Yukarıda belirttiğim üzere bilim ve teknolojinin yaşam süresi üzerinde hangi ölçüde etkili olduğunu kesin olarak belirlemek hayli güç. Zira yaşam süresini etkileyen faktörler, kişiden kişiye değişiyor. Sözgelimi anneannem yoğun sigara dumanı altında yaşadığı küçücük bir odada yüz yaşını gördü. Buzdolabı yiyecekleri koruyup bozulmalarını önlerken caddelerde daha fazla egzoz gazına maruz kalıyoruz. Sularımız klorlanıyor, bulaşıcı hastalıklardan korunup en kritik tıbbi operasyonlarla hayatlarımıza geri dönerken sağlığımızı tehdit eden radyasyona maruz kalıyoruz. Sağlıklı gıdaya ulaşmamız gittikçe zorlaşıyor. Adaletsiz gelir dağılımı, yaşam için gerekli ürünlerin geniş halk kesimlerine ulaşmasını neredeyse imkânsız hale getiriyor. Nüfusun en az % seksenini oluşturan halk artık daha sağlıksız besleniyor. Bütün bu olumsuzluklara karşın ortalama yaşam süresinin artması hayli ilginç değil mi?

Kaç yıl yaşadığımızın önemi yok aslında.
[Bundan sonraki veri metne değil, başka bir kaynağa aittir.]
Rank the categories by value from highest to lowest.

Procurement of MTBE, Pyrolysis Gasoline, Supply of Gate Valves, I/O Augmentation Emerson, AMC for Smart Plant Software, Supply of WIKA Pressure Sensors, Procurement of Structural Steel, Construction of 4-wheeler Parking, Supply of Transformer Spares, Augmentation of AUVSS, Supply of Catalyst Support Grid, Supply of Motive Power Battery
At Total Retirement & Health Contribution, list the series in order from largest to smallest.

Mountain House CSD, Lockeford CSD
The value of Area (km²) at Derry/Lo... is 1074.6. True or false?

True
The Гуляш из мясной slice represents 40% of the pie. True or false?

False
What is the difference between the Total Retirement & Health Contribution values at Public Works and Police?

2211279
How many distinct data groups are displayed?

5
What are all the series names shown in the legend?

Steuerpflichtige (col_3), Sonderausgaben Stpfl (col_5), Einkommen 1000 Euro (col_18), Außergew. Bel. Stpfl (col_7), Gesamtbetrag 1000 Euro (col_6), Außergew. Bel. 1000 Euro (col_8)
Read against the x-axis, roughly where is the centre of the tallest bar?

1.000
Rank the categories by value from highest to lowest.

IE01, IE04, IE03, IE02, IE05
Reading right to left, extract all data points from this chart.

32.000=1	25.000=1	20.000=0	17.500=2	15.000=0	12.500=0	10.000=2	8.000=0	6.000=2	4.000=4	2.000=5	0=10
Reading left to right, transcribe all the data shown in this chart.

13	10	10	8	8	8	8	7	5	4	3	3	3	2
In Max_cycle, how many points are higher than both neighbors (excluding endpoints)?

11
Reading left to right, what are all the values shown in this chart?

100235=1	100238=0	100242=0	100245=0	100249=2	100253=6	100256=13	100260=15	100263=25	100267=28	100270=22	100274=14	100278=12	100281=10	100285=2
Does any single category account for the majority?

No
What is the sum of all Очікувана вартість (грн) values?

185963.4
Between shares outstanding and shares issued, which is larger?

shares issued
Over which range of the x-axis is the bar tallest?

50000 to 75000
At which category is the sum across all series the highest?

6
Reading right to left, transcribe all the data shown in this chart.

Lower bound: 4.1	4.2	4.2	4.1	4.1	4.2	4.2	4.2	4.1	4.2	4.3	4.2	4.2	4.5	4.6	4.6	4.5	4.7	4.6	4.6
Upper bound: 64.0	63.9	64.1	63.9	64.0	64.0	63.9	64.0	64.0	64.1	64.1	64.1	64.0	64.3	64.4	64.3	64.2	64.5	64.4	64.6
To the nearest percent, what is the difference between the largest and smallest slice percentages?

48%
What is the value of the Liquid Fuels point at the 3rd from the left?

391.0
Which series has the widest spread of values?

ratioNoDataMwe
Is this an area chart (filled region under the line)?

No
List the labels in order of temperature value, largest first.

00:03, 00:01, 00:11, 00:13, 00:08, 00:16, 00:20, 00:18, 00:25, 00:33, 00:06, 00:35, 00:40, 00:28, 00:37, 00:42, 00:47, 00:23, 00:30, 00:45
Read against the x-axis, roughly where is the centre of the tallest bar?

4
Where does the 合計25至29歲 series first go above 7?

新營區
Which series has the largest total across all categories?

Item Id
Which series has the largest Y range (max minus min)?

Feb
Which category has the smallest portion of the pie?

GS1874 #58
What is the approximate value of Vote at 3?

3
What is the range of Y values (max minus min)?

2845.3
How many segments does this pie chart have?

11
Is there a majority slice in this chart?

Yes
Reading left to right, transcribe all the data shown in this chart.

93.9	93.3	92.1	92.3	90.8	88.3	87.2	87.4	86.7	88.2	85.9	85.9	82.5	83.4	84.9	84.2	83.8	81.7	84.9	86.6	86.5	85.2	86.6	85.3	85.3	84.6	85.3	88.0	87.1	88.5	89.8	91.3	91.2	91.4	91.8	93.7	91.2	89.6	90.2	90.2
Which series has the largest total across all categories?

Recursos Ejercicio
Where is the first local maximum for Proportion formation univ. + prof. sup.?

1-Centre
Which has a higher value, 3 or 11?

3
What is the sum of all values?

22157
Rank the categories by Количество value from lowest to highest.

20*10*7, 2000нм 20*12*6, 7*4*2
Uzayan, sadece yaşlılık dönemi; hastalıklarla, eski gücünü kaybetmiş bedenimizle geçen, büyük ihtimalle başkalarının desteği ile sürdürebileceğimiz yıllar... Düşünün ki, yüz yaşına kadar geldiniz ve kırk yılınız yaşlılığın getirdiği olumsuzluklarla geçecek. Yaşamın uzamasına sevinmeli miyiz, pek emin değilim.